Ne sont pas concernés ici des marchés de maîtrise d’oeuvre où la conception est prépondérante, mais des contrats au sein desquels le process est le coeur de la performance énergétique. Les maîtres d’oeuvres sont-ils les plus à même de participer à l’analyse et au jugement de projets dont la technicité extrême est bien souvent éloignée de leurs champs de compétence et d’investigation ? Une procédure de dialogue compétitif à laquelle participe non pas des architectes mais une assistance à maîtrise d’ouvrage bien armée sur le plan technique n’est-elle pas plus adaptée qu’une procédure de concours par nature plus appropriée aux projets où les métiers de la conception architecturale peuvent davantage s’exprimer ?

En soi, et à nouveau, une telle interrogation n’est pas nouvelle, dès lors que les CREM du code de 2006 ont essentiellement porté sur des équipements existants, ce qui est logique pour les ouvrages inclus dans le périmètre de la loi MOP qui, par combinaison des articles 37 et 73 du code, ne pouvaient faire l’objet de ce type de contrat pour des constructions neuves.Or, pour de telles opérations, la place de la maîtrise d’oeuvre est moindre que dans le neuf, notamment sur le suivi de l’exécution des travaux.
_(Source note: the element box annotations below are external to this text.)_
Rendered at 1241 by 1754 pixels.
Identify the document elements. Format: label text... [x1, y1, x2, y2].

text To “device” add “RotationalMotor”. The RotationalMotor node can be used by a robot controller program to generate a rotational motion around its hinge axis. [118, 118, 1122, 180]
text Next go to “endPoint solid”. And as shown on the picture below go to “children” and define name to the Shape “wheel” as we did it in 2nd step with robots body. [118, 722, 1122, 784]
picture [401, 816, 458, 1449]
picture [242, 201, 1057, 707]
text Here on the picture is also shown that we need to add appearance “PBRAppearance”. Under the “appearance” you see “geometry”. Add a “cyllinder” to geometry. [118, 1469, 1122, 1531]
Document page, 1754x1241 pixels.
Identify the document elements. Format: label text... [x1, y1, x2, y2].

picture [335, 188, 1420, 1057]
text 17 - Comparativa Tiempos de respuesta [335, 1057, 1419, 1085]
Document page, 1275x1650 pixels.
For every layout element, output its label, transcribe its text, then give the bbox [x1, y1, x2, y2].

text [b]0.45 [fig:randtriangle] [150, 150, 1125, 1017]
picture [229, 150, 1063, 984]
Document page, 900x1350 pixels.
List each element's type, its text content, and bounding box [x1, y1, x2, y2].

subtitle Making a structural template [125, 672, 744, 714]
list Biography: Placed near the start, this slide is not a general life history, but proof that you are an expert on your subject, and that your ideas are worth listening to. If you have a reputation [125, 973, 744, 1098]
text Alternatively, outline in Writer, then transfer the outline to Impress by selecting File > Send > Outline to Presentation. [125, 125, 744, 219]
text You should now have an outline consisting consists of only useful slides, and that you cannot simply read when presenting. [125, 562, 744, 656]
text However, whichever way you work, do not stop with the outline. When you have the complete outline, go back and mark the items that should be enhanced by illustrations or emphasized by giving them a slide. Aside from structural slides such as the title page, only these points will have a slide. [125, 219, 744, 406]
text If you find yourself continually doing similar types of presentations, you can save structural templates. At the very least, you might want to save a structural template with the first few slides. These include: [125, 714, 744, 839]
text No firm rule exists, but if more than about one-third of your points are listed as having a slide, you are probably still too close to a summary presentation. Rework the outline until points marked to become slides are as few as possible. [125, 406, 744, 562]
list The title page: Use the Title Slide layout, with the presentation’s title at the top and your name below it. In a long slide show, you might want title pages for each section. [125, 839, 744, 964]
Et donc, le choix des titulaires de ces CREM par (ou sur avis de) un jury justement composé en bonne partie de maîtres d’oeuvre pouvait apparaître quelque peu inadapté.

A force d’étendre la procédure du concours, le risque est d’une part de la diluer et de restreindre la portée de ses avantages et objectifs premiers; et d’autre part de freiner le développement des contrats de performance énergétique, les entreprises privées étant de plus en plus réfractaires vis-à-vis de cette procédure d’autant plus que, bien davantage que celle du dialogue compétitif, elle ne semble pas présenter toutes les garanties légitimement attendues de confidentialité au regard des solutions techniques présentées.

A l’heure de la mise en application de la loi sur la transition énergétique et des objectifs découlant de la COP 21, un tel frein est on ne peut plus paradoxal et décalé.